On 27 October 2022, the Court of Justice of the European Union (“CJEU”) issued its decision in Case C‑129/21 (Proximus – subscriber’s consent and right to erasure relating to publicly available directories).
In a nutshell, the CJEU ruled that:
- Article 12 (2) of the ePrivacy Directive, in conjunction with Article 2 (2) (f) thereof, and Article 95 of the GDPR, must be interpreted as meaning that the consent (i.e., pursuant to Article 4 (11) of the GDPR) of a subscriber of a telephone service operator is required for that subscriber’s personal data to be included in publicly available directories and directory enquiry services published by providers other than that operator.
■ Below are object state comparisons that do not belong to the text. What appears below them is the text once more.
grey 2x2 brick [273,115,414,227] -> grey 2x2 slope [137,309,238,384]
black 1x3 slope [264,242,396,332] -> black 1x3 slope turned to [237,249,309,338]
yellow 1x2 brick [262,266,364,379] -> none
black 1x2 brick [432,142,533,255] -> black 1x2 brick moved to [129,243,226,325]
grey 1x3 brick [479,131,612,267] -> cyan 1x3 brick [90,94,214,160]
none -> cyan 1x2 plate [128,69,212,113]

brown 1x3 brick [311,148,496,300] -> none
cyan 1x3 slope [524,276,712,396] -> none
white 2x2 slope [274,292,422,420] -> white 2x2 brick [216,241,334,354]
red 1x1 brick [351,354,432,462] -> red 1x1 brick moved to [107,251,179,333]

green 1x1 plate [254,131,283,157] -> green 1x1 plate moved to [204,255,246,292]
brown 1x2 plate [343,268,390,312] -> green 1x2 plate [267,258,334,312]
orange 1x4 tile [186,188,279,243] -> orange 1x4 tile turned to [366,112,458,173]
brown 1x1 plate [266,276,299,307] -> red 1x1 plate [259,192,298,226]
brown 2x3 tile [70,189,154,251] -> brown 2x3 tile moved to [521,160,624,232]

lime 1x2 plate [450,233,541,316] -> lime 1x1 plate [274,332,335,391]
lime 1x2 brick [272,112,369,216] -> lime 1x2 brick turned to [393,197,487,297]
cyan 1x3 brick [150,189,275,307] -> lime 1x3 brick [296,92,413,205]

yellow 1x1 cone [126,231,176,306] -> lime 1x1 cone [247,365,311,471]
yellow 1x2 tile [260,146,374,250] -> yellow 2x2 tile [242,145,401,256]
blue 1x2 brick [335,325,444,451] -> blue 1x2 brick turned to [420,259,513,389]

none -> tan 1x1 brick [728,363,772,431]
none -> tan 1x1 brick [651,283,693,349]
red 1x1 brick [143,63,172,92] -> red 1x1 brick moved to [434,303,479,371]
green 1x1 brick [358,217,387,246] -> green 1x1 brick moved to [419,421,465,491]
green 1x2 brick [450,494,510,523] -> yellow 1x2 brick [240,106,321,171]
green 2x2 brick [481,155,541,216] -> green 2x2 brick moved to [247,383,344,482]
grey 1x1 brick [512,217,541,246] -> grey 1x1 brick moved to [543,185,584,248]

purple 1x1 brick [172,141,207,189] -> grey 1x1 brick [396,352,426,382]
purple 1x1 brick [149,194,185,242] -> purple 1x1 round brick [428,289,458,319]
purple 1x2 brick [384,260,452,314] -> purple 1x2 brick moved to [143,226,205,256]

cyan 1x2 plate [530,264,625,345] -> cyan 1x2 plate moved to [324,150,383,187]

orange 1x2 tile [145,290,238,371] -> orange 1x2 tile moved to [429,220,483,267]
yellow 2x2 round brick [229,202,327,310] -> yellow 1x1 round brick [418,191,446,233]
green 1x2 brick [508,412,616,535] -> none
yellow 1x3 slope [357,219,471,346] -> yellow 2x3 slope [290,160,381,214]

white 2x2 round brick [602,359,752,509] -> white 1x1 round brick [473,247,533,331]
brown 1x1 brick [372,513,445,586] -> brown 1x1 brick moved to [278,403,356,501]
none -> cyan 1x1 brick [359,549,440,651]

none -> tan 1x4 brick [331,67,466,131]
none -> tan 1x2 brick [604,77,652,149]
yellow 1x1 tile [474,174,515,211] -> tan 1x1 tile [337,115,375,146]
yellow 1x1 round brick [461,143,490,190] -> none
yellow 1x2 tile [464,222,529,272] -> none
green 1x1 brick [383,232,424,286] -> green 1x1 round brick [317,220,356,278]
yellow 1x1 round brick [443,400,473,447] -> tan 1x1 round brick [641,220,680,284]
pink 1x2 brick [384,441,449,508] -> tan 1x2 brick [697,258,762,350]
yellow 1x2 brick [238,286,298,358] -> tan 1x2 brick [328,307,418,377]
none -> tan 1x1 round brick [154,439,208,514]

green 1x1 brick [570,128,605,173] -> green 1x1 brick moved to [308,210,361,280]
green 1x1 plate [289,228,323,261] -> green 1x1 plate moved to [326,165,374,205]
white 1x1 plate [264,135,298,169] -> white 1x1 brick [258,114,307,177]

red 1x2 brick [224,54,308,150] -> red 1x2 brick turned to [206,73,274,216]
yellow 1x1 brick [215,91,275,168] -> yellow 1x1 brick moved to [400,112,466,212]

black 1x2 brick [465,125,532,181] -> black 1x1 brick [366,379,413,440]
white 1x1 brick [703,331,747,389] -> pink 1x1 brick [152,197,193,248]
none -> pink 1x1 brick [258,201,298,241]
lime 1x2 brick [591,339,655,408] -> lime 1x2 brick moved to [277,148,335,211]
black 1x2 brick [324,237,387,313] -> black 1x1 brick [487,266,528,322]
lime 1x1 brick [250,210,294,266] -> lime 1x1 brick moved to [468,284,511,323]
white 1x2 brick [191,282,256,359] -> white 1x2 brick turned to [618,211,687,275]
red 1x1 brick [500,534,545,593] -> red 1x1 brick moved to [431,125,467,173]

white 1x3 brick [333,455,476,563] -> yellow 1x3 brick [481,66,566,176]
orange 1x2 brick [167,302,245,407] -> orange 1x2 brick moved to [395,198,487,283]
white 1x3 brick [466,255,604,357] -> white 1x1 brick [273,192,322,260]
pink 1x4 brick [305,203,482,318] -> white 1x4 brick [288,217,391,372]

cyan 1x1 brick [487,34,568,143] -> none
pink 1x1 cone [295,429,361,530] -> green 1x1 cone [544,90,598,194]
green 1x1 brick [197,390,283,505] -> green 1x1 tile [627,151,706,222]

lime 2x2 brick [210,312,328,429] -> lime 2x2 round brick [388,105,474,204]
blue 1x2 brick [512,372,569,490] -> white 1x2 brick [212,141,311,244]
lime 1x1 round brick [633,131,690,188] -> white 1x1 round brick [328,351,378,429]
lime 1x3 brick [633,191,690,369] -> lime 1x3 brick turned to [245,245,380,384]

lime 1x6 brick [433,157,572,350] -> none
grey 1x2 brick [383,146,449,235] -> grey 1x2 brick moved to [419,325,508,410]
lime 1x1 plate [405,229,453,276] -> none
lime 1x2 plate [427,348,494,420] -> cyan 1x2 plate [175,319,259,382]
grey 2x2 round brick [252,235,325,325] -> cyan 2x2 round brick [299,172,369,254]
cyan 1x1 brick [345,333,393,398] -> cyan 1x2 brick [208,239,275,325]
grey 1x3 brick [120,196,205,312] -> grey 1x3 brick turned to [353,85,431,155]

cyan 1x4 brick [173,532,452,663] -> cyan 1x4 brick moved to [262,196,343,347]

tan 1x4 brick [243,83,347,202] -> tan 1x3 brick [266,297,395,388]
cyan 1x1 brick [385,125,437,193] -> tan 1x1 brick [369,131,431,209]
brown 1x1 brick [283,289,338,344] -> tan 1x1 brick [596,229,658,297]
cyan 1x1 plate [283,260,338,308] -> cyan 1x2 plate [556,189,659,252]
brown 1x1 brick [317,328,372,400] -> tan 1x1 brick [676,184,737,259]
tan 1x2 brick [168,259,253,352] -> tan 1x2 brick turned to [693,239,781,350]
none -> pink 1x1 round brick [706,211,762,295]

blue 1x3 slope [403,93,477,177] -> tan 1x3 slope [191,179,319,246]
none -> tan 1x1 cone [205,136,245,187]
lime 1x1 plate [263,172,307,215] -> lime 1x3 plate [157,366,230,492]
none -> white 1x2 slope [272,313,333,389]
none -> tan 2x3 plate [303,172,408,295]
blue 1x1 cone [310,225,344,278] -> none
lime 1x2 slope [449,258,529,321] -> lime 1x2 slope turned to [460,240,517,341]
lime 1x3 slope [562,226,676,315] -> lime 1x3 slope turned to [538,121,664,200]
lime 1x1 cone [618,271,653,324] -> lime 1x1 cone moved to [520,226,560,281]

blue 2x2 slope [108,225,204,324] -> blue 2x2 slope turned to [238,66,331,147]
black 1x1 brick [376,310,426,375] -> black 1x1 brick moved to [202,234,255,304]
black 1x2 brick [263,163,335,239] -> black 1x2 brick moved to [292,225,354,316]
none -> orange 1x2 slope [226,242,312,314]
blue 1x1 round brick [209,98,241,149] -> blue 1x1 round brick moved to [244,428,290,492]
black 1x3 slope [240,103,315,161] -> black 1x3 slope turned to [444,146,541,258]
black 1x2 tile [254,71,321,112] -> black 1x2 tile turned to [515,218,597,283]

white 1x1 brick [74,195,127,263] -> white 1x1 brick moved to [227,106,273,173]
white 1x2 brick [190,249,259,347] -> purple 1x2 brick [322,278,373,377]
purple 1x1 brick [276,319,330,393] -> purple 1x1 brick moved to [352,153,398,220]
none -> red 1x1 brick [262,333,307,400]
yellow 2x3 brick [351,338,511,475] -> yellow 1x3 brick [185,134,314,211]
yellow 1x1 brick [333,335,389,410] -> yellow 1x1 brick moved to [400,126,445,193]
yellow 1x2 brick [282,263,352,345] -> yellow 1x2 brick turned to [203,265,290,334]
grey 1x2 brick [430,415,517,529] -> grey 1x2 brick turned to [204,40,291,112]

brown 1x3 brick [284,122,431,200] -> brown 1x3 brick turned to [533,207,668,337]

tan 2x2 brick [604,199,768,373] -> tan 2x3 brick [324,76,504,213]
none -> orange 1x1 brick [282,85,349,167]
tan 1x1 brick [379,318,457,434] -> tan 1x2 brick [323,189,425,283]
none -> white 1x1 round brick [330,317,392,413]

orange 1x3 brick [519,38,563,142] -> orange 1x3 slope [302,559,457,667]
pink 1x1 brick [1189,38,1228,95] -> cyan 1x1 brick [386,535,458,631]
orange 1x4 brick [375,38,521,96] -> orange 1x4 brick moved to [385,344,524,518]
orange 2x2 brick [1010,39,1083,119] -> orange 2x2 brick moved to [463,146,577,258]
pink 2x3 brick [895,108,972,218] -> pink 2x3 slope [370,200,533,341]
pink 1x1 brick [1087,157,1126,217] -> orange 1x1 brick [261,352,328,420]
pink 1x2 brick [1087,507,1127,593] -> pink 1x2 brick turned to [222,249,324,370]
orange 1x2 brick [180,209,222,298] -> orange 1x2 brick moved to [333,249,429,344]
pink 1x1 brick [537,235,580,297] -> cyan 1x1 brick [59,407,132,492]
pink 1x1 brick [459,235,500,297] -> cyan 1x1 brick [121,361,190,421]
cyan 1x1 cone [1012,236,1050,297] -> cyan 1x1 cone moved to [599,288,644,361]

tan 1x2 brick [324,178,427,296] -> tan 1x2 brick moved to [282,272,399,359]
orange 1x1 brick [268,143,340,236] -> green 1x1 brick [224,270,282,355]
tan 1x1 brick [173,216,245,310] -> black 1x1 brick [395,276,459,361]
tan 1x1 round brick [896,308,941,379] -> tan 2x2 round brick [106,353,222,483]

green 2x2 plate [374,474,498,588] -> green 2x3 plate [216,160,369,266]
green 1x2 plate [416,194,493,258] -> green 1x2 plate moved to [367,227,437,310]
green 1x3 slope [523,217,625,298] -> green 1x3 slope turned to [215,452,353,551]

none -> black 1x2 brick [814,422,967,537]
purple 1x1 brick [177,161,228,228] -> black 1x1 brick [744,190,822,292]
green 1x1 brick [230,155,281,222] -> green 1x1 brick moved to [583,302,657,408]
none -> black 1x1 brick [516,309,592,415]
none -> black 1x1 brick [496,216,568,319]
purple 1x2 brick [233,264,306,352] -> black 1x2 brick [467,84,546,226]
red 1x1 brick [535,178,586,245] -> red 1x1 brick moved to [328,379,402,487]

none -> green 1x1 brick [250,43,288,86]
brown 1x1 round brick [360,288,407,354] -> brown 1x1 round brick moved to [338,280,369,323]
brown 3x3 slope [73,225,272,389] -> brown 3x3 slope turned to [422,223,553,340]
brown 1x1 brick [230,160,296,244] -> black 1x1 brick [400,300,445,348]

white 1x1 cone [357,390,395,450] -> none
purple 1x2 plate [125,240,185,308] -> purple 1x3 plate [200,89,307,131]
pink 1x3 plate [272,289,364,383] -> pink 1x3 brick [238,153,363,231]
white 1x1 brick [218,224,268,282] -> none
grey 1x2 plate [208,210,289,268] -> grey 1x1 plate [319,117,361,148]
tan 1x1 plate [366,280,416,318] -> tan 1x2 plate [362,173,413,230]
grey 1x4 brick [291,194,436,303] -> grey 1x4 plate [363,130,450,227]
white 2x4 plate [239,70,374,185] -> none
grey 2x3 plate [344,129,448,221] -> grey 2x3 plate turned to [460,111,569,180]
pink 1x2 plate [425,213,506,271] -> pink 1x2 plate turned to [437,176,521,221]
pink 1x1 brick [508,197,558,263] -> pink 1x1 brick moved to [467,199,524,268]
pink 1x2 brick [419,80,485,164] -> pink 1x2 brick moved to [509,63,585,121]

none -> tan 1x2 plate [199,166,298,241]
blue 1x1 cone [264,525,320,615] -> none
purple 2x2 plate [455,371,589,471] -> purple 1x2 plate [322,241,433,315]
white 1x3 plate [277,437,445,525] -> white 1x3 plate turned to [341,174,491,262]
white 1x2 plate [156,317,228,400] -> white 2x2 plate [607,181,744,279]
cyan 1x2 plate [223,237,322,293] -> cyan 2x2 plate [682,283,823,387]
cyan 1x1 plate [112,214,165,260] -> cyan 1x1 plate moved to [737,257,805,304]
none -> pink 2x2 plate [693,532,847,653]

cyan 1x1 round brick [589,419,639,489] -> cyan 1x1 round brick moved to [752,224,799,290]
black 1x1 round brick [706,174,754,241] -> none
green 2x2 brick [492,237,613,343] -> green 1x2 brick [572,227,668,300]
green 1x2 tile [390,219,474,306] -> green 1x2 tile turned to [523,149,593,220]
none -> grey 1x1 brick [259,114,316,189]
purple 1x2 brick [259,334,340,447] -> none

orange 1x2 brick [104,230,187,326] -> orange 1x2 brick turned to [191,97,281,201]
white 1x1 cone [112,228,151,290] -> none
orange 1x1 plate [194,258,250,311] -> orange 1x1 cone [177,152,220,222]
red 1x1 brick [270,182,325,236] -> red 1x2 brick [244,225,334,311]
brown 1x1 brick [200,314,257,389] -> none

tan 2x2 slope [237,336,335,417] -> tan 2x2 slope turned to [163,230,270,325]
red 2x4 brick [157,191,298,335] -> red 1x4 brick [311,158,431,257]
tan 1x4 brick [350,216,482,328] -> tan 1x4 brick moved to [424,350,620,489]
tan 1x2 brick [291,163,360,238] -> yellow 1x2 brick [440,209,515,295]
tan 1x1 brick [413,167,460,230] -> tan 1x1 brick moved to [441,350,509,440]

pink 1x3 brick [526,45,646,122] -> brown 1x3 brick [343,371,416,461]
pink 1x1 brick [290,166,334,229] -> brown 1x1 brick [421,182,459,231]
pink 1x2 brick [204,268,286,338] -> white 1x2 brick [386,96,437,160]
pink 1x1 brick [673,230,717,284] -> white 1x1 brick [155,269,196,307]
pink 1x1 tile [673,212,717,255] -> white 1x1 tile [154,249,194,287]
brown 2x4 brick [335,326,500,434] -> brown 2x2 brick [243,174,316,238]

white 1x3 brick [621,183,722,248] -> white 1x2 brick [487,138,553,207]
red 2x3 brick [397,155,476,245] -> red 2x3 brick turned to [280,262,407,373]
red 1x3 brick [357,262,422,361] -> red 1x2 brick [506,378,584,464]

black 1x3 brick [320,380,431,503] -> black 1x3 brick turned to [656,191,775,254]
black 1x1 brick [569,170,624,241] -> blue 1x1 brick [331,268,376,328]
However, consent may be given either to that operator or to one of the providers;
- Article 17 of the GDPR must be interpreted as meaning that a subscriber’s request for the removal of their personal data from publicly available directories and directory enquiry services constitutes an exercise of the right to erasure within the meaning of that article;
- Articles 5 (2) and 24 of the GDPR must be interpreted as meaning that a national DPA may require a provider of publicly available directories and directory enquiry services – in its capacity as controller, to take appropriate technical and organizational measures to inform third-party controllers (i.e., other providers of directories that have received such data from it, as well as the telephone service operator that has provided such data to it) of the withdrawal of the subscriber’s consent;
- Article 17 (2) of the GDPR must be interpreted as meaning that it does not preclude a national DPA from ordering a provider of publicly available directories and directory enquiry services, to which a subscriber has requested that their personal data no longer be published, to take reasonable steps in order to inform search engine providers of the request to delete such data.